Este remédio não poderá deixar de ser posto em prática desde já, para ajustar a frequência dos estabelecimentos de ensino à sua lotação normal; e, num futuro mais ou menos próximo, em maior extensão, para regular, se assim for necessário, a frequência das Universidades em harmonia com as possibilidades de absorção por parte do País, guardando-se embora a liberdade de em regime especial, todos os que o quiserem poderem adquirir cultura literária ou científica ou aumentarem a que já possuem.
É uma medida violenta? Parece-o mais do que, de facto, o é. Porque há-de toda a gente, homens e mulheres, poder ser médico ou engenheiro, se actualmente já só a alguns é permitido ser oficial do Exército ou da Marinha ou mesmo professor primário? Nem mesmo a qualquer é permitido abrir loja de padeiro ou de barbeiro onde lhe apetecer.
É, contudo, um problema que suscita diversos outros problemas, e muitas pessoas perguntarão desde já: e qual será o critério de selecção na admissão?

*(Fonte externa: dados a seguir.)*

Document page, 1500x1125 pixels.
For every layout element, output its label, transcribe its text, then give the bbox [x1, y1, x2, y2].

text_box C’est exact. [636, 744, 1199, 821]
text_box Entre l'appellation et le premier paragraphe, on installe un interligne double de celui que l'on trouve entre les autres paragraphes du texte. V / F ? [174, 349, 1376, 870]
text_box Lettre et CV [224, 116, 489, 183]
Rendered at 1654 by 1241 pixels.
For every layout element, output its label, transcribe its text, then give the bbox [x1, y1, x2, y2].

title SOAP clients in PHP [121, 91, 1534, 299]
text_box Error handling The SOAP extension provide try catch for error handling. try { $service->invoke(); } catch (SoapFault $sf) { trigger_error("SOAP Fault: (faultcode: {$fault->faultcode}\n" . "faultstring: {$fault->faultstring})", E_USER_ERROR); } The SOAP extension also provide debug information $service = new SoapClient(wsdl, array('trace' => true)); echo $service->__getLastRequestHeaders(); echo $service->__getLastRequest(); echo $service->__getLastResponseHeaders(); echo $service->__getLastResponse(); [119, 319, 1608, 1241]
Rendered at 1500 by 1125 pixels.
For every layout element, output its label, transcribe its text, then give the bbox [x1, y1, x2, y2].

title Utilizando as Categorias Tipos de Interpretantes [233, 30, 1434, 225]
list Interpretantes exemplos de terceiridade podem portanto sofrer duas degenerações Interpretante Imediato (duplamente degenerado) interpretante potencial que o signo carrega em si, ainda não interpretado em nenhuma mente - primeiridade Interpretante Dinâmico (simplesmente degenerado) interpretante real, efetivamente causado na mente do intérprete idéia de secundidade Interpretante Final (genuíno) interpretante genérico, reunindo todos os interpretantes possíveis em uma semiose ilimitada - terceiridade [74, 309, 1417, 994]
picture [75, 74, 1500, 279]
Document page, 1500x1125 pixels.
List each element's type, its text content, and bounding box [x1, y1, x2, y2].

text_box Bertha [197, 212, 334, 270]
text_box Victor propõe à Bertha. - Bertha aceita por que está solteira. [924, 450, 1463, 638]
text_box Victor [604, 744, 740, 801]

Por mim acho que não temos, ao discutir o assunto em tese, de nos prender com as modalidades de aplicação que poderão surgir quando forem, se chegarem a sê-lo, transportadas para o campo prático. Decerto, haveria muitos factores a atender e seria legítimo a todos alimentar receios neste país, onde o favoritismo e o empenho são uma sólida instituição nacional. Mas isso não deve obstar a que os problemas sejam encarados com coragem e com inteligência.
O Sr. Melo Machado: - Não parece a V. Ex.ª que as medidas que preconiza viriam transferir a crise para outras classes?